One whistles, another meows, a third snivels.
He pokes out his finger and he alone goes boom.
“He alone goes boom” perfectly captures the narcissism, not only of Stalin and Trump, but pretty much of any autocrat.
The following lines compare the decrees of an autocrat to a kick from a horse:
David McDuff translated the next lines as follows: “He forges his decrees like horseshoes— / some get it in the groin, some in the forehead. / some in the brows, some in the eyes.” These lines evoke not only rule by decree but government as attack, as daily bodily assault. “He rolls the executions of his tongue like berries,” the translation by Brown and Merwin goes, and then the penultimate line of the poem: “He wishes he could hug them like big friend back home.”
Given Stalin’s history, “rolling the executions of the tongue like berries” sounds particularly sinister. While Trump doesn’t have the same power to mete out death, the image does get at the ego satisfaction he gets from hearing himself speak at his rallies. He loves his fans—sometimes he talks about kissing and hugging them—but it’s only because they adore him. That love can turn on a dime.
Gessen says that “Stalin’s Epigram” was circulated underground in 1960s Russia and eventually published in the west in the 1970s. Every line, she says, captures
the sense of not knowing where we live and who we share a country with; the stultifying feeling of not hearing and not being heard, of the isolation that is both the precondition and the product of totalitarianism; and most of all, the daily exercise of demonstrative humiliation and deliberate cruelty.
And in conclusion:
It has all happened before; it has been described.
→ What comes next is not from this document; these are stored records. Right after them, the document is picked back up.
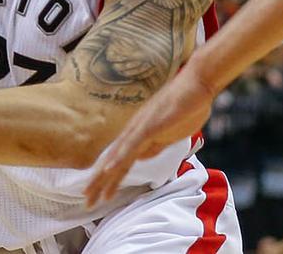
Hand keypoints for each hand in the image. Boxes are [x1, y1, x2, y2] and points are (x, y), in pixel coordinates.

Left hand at [84, 67, 215, 206]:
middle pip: (112, 160)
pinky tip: (109, 171)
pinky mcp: (149, 125)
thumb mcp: (170, 133)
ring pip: (117, 156)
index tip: (96, 192)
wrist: (197, 83)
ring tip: (92, 193)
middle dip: (99, 182)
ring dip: (104, 177)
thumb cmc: (186, 105)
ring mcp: (140, 127)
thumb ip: (155, 146)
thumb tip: (141, 159)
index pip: (118, 160)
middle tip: (86, 200)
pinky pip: (132, 146)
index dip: (106, 177)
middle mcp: (134, 130)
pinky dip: (120, 159)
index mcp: (139, 133)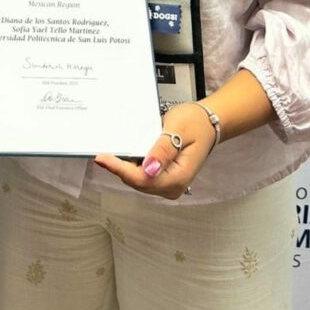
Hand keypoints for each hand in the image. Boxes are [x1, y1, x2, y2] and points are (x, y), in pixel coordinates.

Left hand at [94, 101, 216, 199]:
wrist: (207, 123)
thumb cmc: (195, 123)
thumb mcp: (179, 129)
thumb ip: (163, 150)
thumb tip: (148, 168)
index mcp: (178, 177)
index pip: (142, 179)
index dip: (120, 169)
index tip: (102, 158)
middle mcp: (173, 186)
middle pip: (137, 182)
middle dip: (120, 168)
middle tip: (103, 151)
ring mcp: (169, 184)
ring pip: (138, 180)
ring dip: (125, 167)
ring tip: (113, 150)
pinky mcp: (164, 178)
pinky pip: (143, 175)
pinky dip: (133, 165)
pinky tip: (127, 153)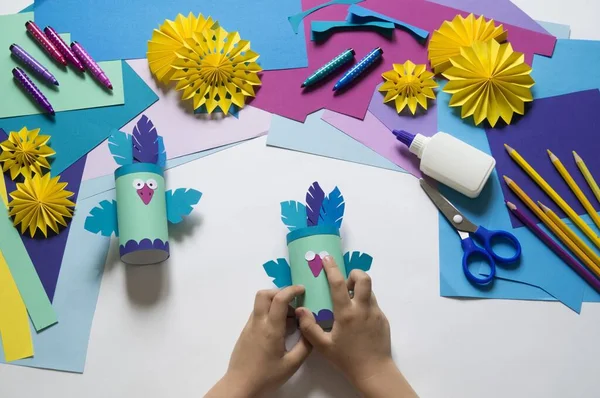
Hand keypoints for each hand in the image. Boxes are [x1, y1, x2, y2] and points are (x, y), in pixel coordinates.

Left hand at [205, 286, 311, 397]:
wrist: (240, 386)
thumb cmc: (266, 377)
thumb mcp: (291, 365)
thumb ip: (305, 346)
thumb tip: (311, 330)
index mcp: (271, 329)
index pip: (279, 299)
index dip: (292, 290)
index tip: (302, 290)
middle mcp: (258, 323)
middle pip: (264, 294)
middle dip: (280, 292)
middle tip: (293, 302)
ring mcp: (249, 327)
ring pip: (260, 304)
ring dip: (274, 303)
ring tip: (289, 319)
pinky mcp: (246, 332)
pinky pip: (258, 314)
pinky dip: (269, 313)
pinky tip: (279, 329)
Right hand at [296, 256, 416, 396]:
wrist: (374, 371)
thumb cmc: (346, 359)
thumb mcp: (323, 346)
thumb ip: (309, 327)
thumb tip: (301, 309)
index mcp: (347, 313)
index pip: (338, 284)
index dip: (331, 268)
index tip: (326, 258)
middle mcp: (363, 309)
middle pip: (364, 278)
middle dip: (353, 274)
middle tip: (344, 284)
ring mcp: (376, 313)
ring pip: (369, 290)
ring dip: (359, 289)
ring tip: (348, 302)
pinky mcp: (383, 319)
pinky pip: (373, 303)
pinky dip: (364, 303)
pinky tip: (356, 319)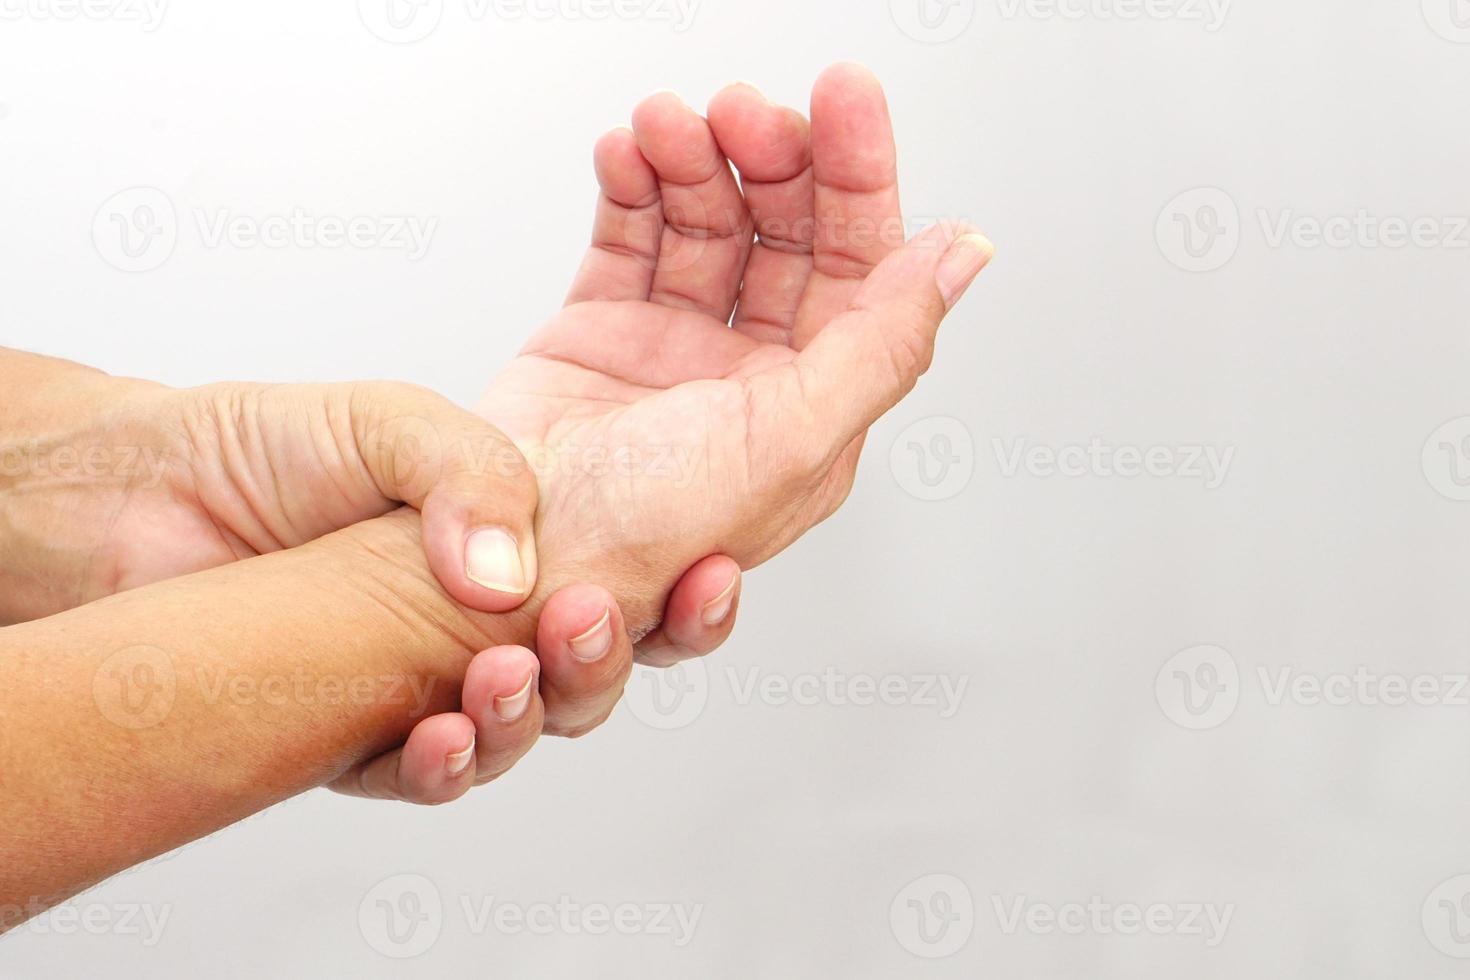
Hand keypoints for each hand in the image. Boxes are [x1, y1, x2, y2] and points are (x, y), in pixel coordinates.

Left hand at [0, 368, 740, 799]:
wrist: (140, 492)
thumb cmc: (269, 446)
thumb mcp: (392, 422)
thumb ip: (469, 473)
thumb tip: (512, 575)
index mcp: (525, 539)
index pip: (635, 578)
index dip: (686, 591)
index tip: (706, 571)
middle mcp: (490, 617)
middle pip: (594, 667)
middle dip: (606, 656)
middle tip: (582, 620)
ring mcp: (431, 674)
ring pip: (527, 726)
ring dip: (532, 714)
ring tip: (501, 676)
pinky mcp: (362, 729)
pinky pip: (426, 769)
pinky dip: (444, 763)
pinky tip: (439, 738)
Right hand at [478, 63, 992, 630]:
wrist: (497, 568)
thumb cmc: (638, 543)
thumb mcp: (787, 443)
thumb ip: (884, 345)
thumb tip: (963, 258)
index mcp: (812, 408)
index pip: (861, 269)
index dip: (859, 177)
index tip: (843, 98)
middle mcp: (750, 378)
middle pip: (785, 234)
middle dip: (769, 158)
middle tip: (741, 111)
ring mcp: (674, 352)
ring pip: (707, 224)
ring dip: (692, 160)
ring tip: (663, 127)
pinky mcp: (600, 334)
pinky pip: (629, 238)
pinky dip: (630, 187)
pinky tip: (626, 155)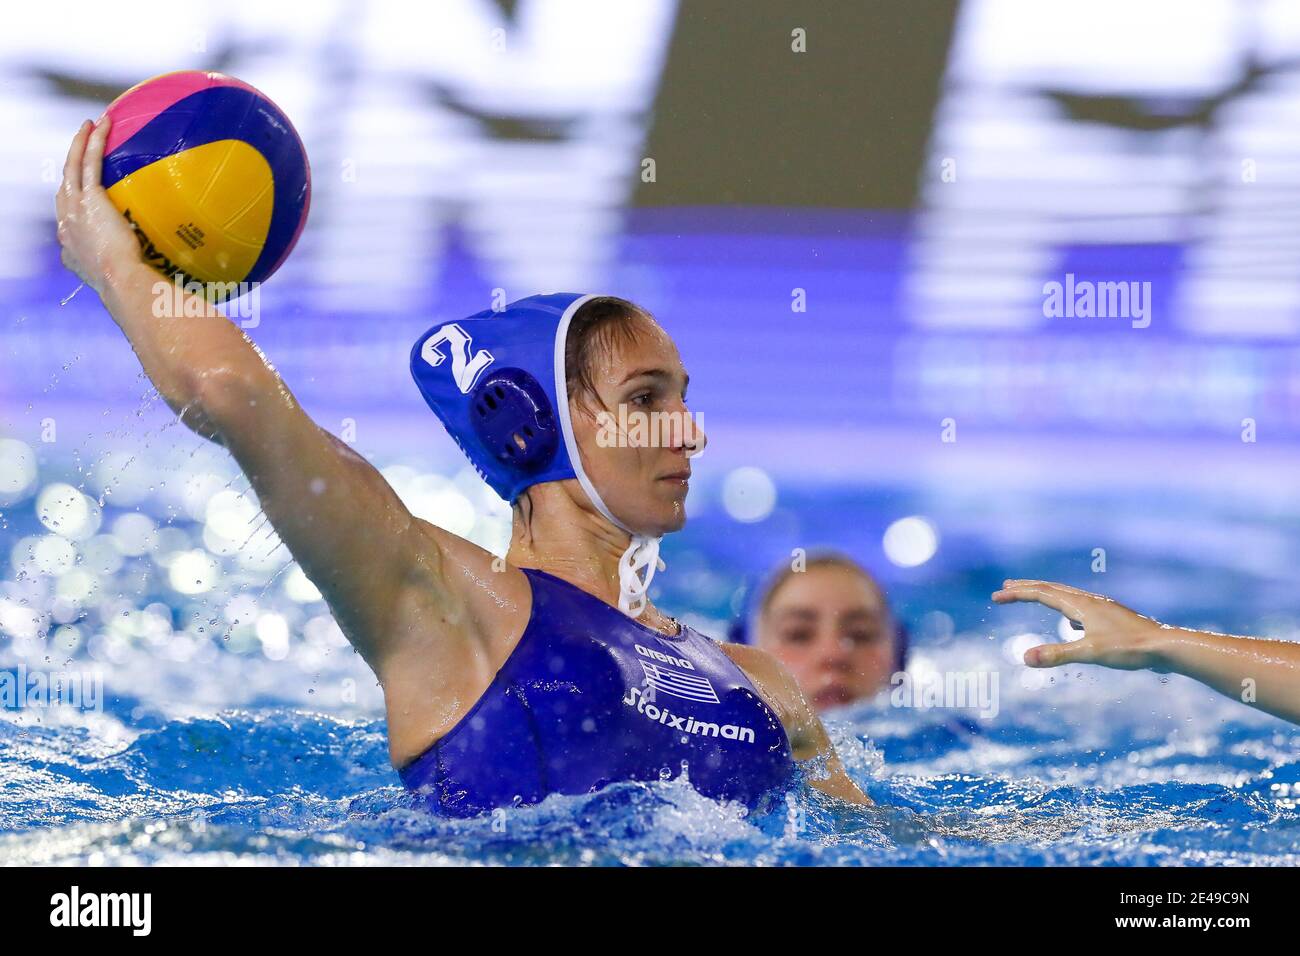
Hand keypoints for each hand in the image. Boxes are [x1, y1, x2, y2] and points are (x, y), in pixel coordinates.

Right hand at [55, 117, 143, 294]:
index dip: (72, 200)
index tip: (82, 191)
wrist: (121, 281)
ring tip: (89, 126)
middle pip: (64, 186)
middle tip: (80, 147)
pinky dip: (92, 142)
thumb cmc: (129, 286)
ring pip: (71, 168)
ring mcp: (73, 209)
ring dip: (79, 144)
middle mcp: (65, 225)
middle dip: (70, 165)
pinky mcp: (88, 198)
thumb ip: (130, 267)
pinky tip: (100, 125)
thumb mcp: (122, 277)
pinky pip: (88, 163)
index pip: (68, 216)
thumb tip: (155, 273)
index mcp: (71, 245)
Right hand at [991, 579, 1168, 670]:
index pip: (1041, 594)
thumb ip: (1057, 654)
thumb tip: (1024, 657)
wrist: (1166, 646)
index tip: (996, 596)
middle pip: (1052, 588)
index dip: (1017, 594)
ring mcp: (1102, 608)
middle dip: (1027, 587)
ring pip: (1067, 595)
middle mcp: (1089, 601)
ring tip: (1034, 597)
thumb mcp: (1090, 653)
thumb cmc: (1130, 649)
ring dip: (1045, 594)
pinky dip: (1065, 607)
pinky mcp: (1111, 618)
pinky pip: (1080, 607)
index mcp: (1081, 605)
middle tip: (1006, 587)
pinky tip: (1072, 623)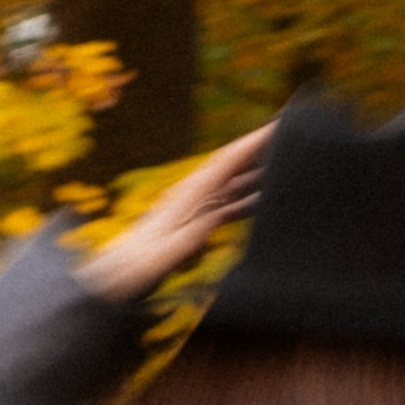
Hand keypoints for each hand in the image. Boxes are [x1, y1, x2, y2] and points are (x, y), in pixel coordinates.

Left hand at [81, 122, 272, 302]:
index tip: (277, 127)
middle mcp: (191, 195)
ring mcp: (192, 207)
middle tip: (290, 135)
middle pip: (231, 164)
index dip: (253, 144)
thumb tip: (216, 217)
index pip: (227, 162)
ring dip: (256, 172)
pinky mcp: (192, 221)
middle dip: (258, 148)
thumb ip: (190, 238)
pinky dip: (246, 197)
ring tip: (285, 164)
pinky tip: (262, 202)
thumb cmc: (138, 269)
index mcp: (187, 197)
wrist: (115, 278)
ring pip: (231, 182)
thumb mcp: (164, 256)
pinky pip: (225, 203)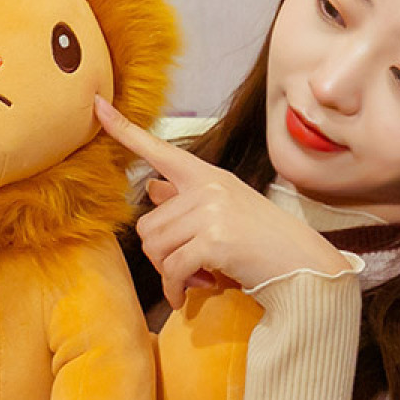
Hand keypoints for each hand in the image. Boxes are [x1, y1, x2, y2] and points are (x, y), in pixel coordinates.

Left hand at [95, 96, 350, 307]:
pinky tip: (191, 294)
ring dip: (170, 273)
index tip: (97, 106)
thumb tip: (152, 188)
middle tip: (189, 267)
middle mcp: (206, 188)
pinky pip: (173, 270)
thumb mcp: (225, 209)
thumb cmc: (262, 240)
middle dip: (161, 255)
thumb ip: (185, 198)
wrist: (302, 265)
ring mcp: (210, 212)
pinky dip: (177, 289)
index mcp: (206, 175)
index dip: (124, 130)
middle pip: (146, 225)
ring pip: (155, 249)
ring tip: (198, 276)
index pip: (158, 149)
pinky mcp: (214, 241)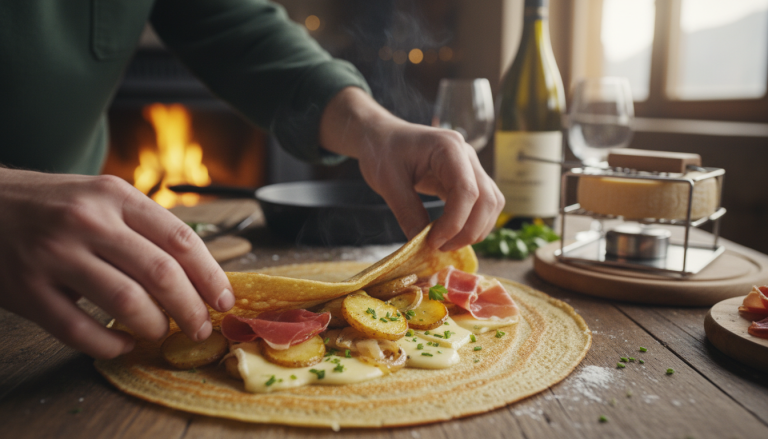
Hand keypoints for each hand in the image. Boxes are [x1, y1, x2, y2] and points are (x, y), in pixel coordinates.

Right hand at [0, 169, 233, 358]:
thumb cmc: (53, 204)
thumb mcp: (102, 196)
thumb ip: (145, 227)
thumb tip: (198, 273)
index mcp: (115, 196)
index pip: (181, 239)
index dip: (211, 276)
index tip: (224, 300)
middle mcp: (88, 222)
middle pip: (161, 274)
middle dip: (191, 309)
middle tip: (201, 327)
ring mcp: (55, 256)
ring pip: (126, 304)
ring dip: (154, 327)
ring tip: (161, 333)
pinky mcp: (27, 290)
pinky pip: (80, 331)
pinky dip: (110, 346)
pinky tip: (122, 344)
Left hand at [320, 87, 504, 250]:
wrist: (381, 136)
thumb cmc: (382, 152)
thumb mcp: (387, 182)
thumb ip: (406, 212)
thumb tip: (421, 245)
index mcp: (448, 148)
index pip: (466, 190)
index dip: (454, 223)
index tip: (433, 242)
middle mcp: (467, 155)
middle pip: (487, 199)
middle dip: (468, 231)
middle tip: (440, 247)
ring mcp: (471, 166)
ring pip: (491, 203)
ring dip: (475, 230)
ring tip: (446, 244)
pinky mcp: (468, 178)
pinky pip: (483, 204)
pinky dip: (472, 223)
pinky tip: (451, 234)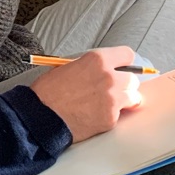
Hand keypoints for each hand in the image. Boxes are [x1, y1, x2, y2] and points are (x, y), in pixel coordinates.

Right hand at [28, 46, 142, 142]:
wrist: (41, 116)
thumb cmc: (48, 91)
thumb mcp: (67, 67)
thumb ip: (89, 67)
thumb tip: (101, 70)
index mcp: (97, 60)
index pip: (127, 55)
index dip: (125, 62)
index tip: (123, 68)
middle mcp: (109, 77)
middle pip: (133, 79)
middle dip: (125, 84)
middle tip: (113, 90)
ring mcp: (112, 99)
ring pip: (133, 98)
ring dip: (124, 101)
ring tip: (107, 104)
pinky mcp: (111, 119)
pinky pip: (120, 116)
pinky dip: (111, 116)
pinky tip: (95, 116)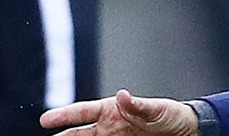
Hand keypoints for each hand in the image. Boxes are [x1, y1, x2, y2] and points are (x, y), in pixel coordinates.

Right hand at [40, 89, 198, 135]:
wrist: (184, 132)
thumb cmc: (170, 115)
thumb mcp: (157, 109)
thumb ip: (138, 105)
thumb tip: (123, 96)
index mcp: (112, 109)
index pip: (82, 111)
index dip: (63, 115)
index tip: (45, 120)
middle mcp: (107, 127)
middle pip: (77, 135)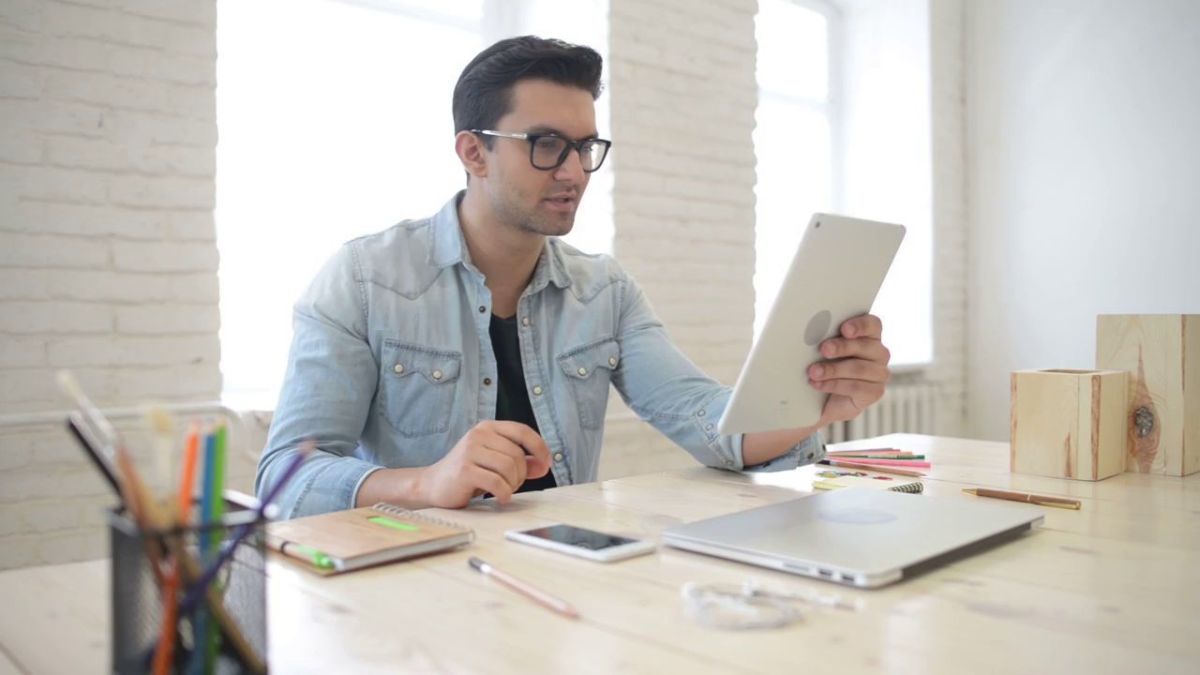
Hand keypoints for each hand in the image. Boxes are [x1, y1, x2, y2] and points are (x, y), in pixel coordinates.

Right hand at [417, 421, 551, 507]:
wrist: (433, 484)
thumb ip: (521, 461)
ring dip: (513, 484)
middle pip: (517, 455)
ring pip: (509, 468)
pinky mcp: (464, 470)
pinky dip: (504, 493)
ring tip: (504, 490)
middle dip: (521, 475)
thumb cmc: (468, 472)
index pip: (522, 431)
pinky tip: (501, 497)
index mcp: (488, 428)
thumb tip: (544, 465)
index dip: (539, 447)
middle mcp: (479, 435)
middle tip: (512, 484)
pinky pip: (497, 482)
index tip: (546, 463)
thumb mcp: (495, 461)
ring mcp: (470, 451)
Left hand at [808, 314, 890, 425]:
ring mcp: (880, 373)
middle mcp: (878, 352)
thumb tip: (814, 332)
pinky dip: (833, 385)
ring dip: (832, 369)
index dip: (860, 325)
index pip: (872, 324)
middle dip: (842, 347)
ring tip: (814, 372)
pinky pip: (855, 387)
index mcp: (869, 335)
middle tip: (823, 349)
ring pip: (858, 368)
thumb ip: (826, 339)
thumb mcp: (824, 350)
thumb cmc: (826, 366)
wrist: (825, 399)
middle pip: (864, 346)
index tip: (844, 329)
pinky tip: (818, 384)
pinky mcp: (875, 391)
Here’s the poem in its entirety:
Stalin’s Epigram By Osip Mandelstam Trans. W.S. Merwin and Clarence Brown Our lives no longer feel ground under them. At ten paces you can’t hear our words. But whenever there’s a snatch of talk it turns to the Kremlin mountaineer, the ten thick worms his fingers, his words like measures of weight, the huge laughing cockroaches on his top lip, the glitter of his boot-rims. Ringed with a scum of chicken-necked bosses he toys with the tributes of half-men. One whistles, another meows, a third snivels. He pokes out his finger and he alone goes boom. He forges decrees in a line like horseshoes, One for the groin, one the forehead, temple, eye. He rolls the executions on his tongue like berries. He wishes he could hug them like big friends from home.